Warning: Underwater volcano off US west coast ‘about to erupt’ in 2025

Scientists have warned that an underwater volcano off the coast of the northwestern US is likely to erupt sometime in 2025.

The volcano, called Axial Seamount, is over 3,000 feet high and is located half a mile underwater, just 300 miles off the Oregon coast.

Experts made the prediction on December 10 after detecting seafloor swelling around Axial that mimicked levels observed just before a 2015 eruption.

Seismic activity has also increased, with hundreds of earthquakes per day being generated around the volcano and more than 500 earthquake swarms per day.

“Based on current trends and the assumption that Axial will be ready to erupt when it reaches the 2015 inflation threshold, our current forecast window for eruptions is between now (July 2024) and late 2025,” researchers said in the new study. .

The team first noticed the swelling in November using a suite of tools to closely monitor this volcano’s activity, collecting real-time data on its rumbling, shaking, swelling and even tilting.

Axial, located on the Juan de Fuca ridge, is the most active underwater volcano in the northeastern Pacific Ocean.

Because Axial erupts regularly, it provides scientists with a unique opportunity to study the warning signs that lead to an eruption and learn how to predict it.

Scientists have warned that an underwater volcano off the coast of the northwestern US will erupt sometime in 2025.

Experts made the prediction on December 10 after detecting seafloor swelling around Axial that mimicked levels observed just before a 2015 eruption.

Experts made the prediction on December 10 after detecting seafloor swelling around Axial that mimicked levels observed just before a 2015 eruption.

Fortunately, Axial eruptions pose little threat to people and infrastructure on the West Coast.

That’s largely because it is a shield volcano, which generally does not have very explosive eruptions.

Furthermore, the seismic activity around it is too minimal to cause a tsunami or major earthquake.

Geophysicist William Chadwick of Oregon State University began investigating the volcano in November he noticed that the surface had swollen to almost the same height as before the last eruption, almost ten years ago.

Surface swelling is a strong indication that a shield volcano is about to erupt, because it means magma has built up underground and is building pressure.

The swelling that occurred before the 2015 eruption allowed Chadwick and his colleagues to predict that event.

It was their “best predicted success,” he said Scientific news.

Since the last eruption, Axial has reinflated to more than 95 percent of its last pre-eruption threshold, Chadwick and his colleagues explained in a statement.

Because Axial erupts regularly, it provides scientists with a unique opportunity to study the warning signs that lead to an eruption and learn how to predict it.

Because Axial erupts regularly, it provides scientists with a unique opportunity to study the warning signs that lead to an eruption and learn how to predict it.

This swelling has not been constant. The rate of inflation fell between 2015 and 2023, and by the summer of 2023 it had almost come to a standstill.
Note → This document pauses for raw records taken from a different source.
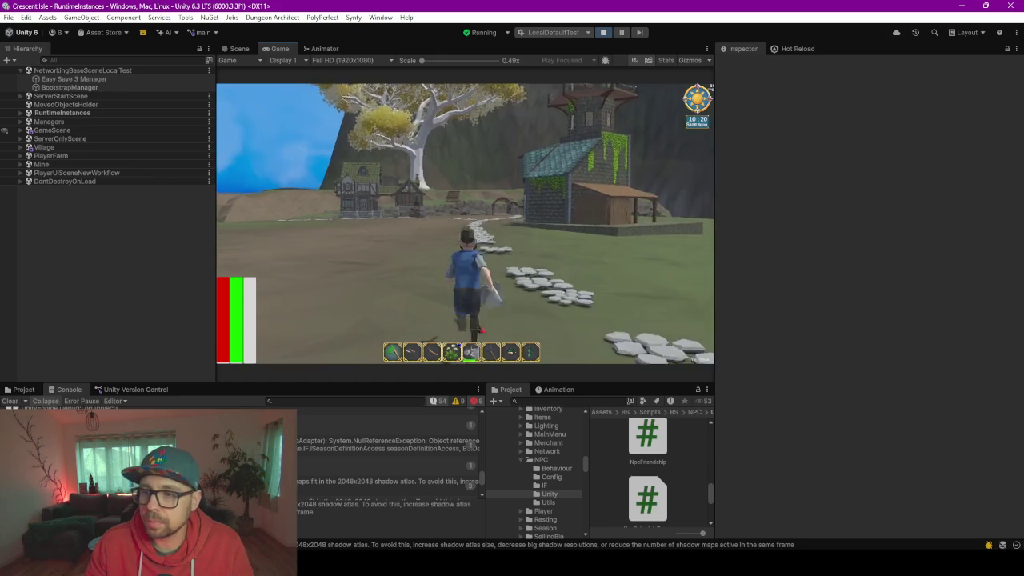
pyautogui.press('w')
pyautogui.press('d')
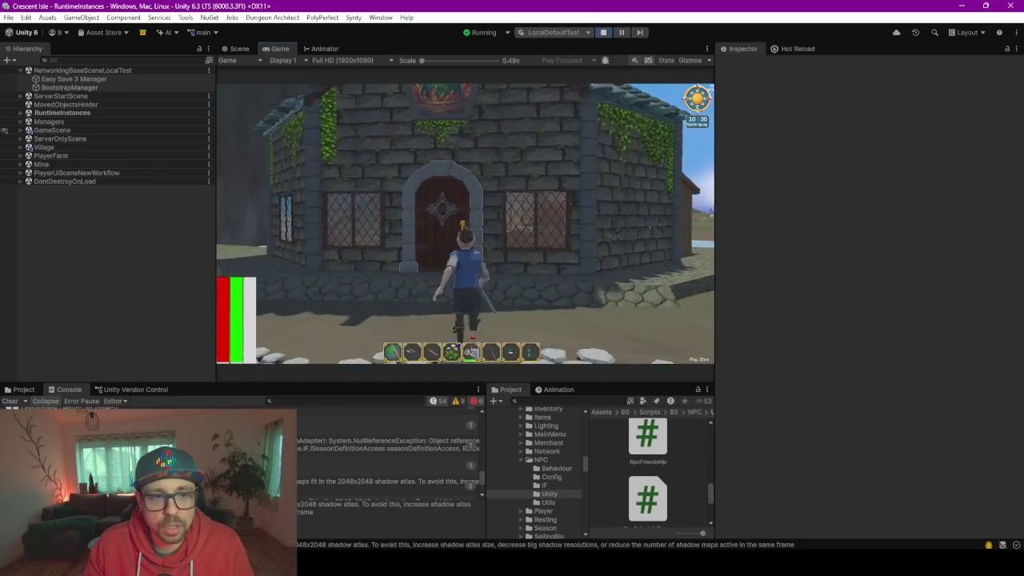
pyautogui.press('w')
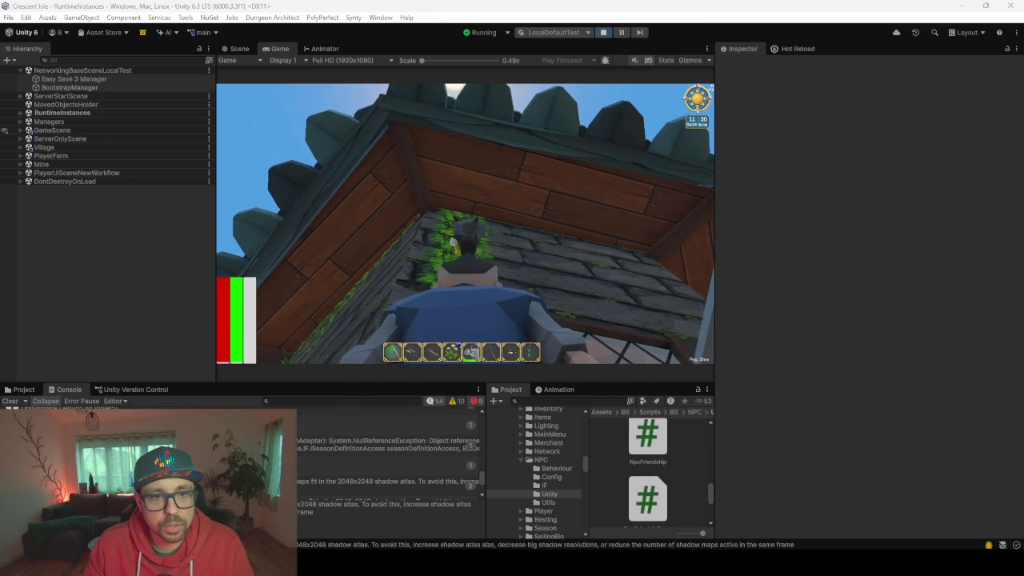
pyautogui.click(452, 242)
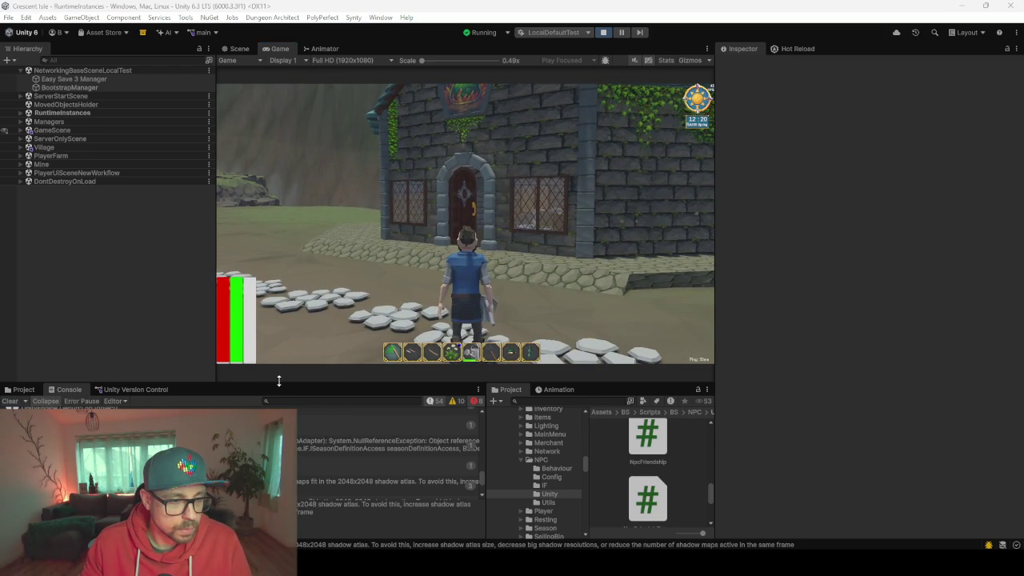
pyautogui.moveTo(279, 381); pyautogui.dragTo(299, 235)
# Select the shadow resolution warning and show the rendering Stats overlay
pyautogui.click(202, 360)
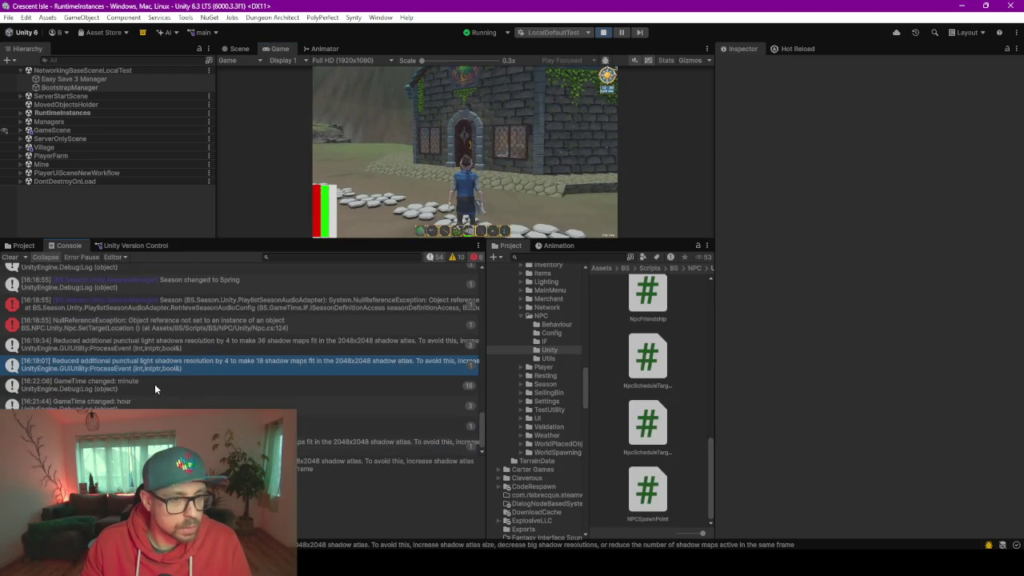
pyautogui.scroll(3, 154, 384)
pyautogui.click(664, 59)
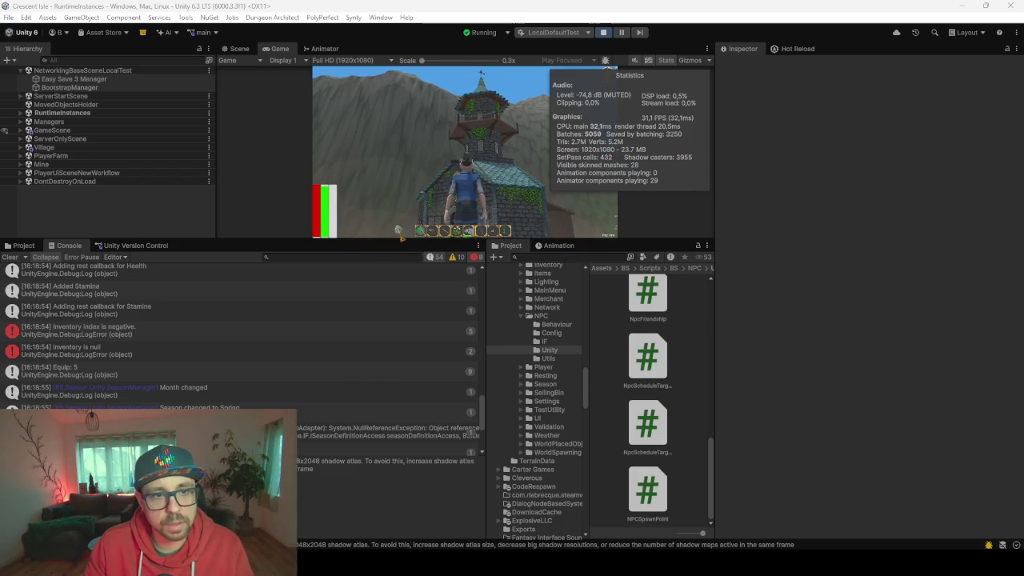
# Walk the player around the tower, through the arched doorway and back, then stop play mode
pyautogui.press('alt+Tab')
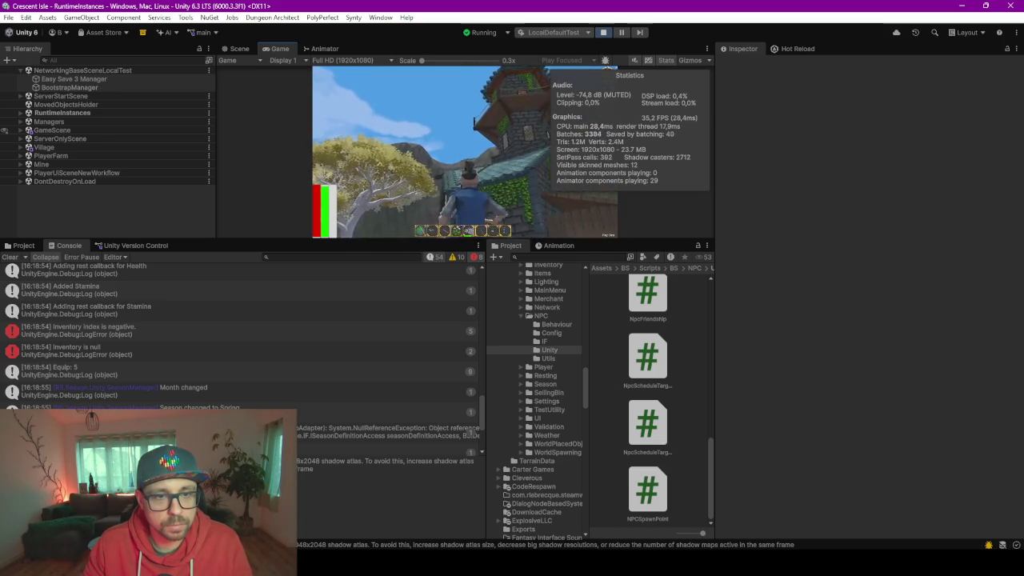
pyautogui.press('w')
At the same time, the level of seismic activity remained relatively low during this period.

But starting in the fall of 2023, and especially since January 2024, both the volcano’s swelling and seismic activity have gradually increased, “apparently indicating a fundamental change in the magma supply to the volcano,” the researchers explained.

By July 2024, the swelling had increased to about 10 inches per year and was still growing.

“If inflation and seismicity continue to increase, an eruption before the end of 2024 may be likely,” the team said.

The ability to predict an eruption more than 24 hours in advance is “pretty unique,” let alone reported months in advance, Chadwick told Science News.

But the massive research effort surrounding Axial has allowed researchers to delve deeper into the mechanisms that cause undersea volcanic eruptions than ever before.

They have even developed a new instrument that can estimate the magma eruption that will cause the next eruption. Others have used artificial intelligence to sift through earthquake data from before the 2015 eruption and learn more about the looming warning signs.

Even though Axial is not a particularly dangerous undersea volcano, the prediction capabilities scientists have gained from studying it can help them predict eruptions from those that are.

For example, in January 2022, an extremely powerful eruption of the Hunga underwater volcano in the Tonga archipelago in the South Pacific Ocean caused a tsunami that caused an estimated $90 billion in damage.

This massive wave hit California, Hawaii and parts of Canada, Chile, Fiji, Japan, New Zealand, Mexico and Peru.

The West Coast doesn’t have to worry about Axial causing such an event. But the upcoming eruption will give scientists another chance to learn how these powerful geological structures work.